Assemblywoman Aileen Gunther appeared with Sen. John Bonacic, to her left, and local emergency responders at a news conference on July 23 in Rock Hill.
TRR photo by Fritz Mayer

By Fritz Mayer
July 30, 2014

ROCK HILL, NY — In New York State, firefighters are allowed to check the background of potential volunteer firefighters for arson convictions, but are not allowed to check for convictions of sexual offences.

Assemblywoman Aileen Gunther and Sen. John Bonacic would like to change that. They staged a news conference on July 23 outside of the firehouse in Rock Hill to urge Gov. Andrew Cuomo to sign legislation recently passed by both houses of the legislature that would change the law.

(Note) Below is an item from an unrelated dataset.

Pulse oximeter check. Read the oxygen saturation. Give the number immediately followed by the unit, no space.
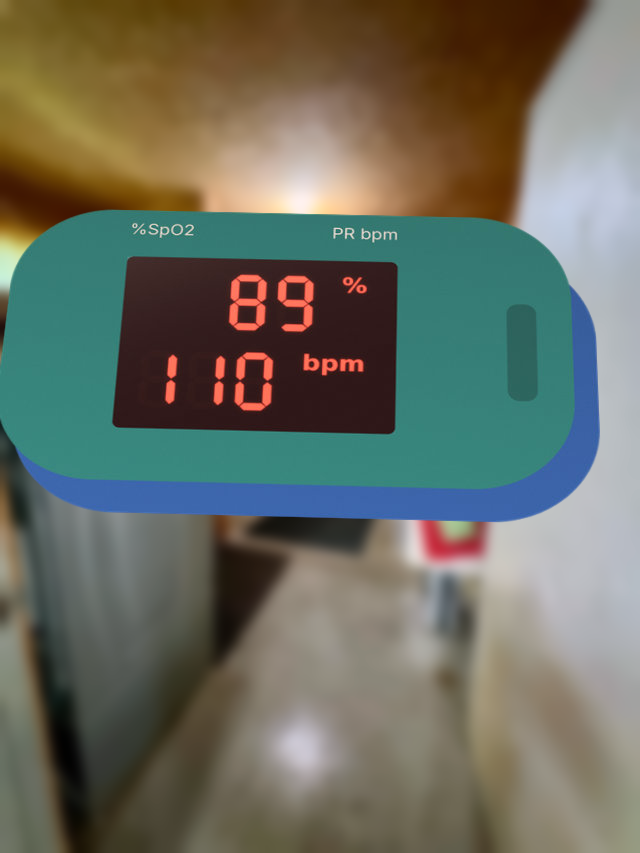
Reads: 89%
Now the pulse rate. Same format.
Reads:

Bonacic said, “There are 93,000 volunteer firefighters in the State of New York. What this legislation would do is protect fire companies from being sued, from liability arising from a sexual predator member that might go into a home and abuse young children. This is important. The legislature adopted it almost unanimously with only one negative vote. I frankly think it’s a no-brainer for the governor, I’m very confident that when it gets to his desk he will sign it.”

Money for storm damage

Bonacic then addressed the issue of the damage that was caused in the towns of Callicoon and Delaware and the Village of Jeffersonville during the flooding in early July.

It’s estimated that the damage will be about $3 million, which is not enough to trigger relief aid from the Federal Emergency Management Agency.

But Bonacic said, “If Cuomo determines that there has been substantial damage to infrastructure, there’s been substantial damage to residents and businesses, he can authorize the state Emergency Management Agency to give grants to these communities to get them back on their feet.” He said he was going to ask Cuomo to make that determination.

Gunther noted that because property assessments are comparatively low in Sullivan County, the awarding of relief is not on a level playing field. She said, “If you have three houses in Westchester that are damaged, they’ll meet the threshold right away. But in our community the assessments are a lot lower, so it’s really unfair and I think we need to write legislation to take that into account.”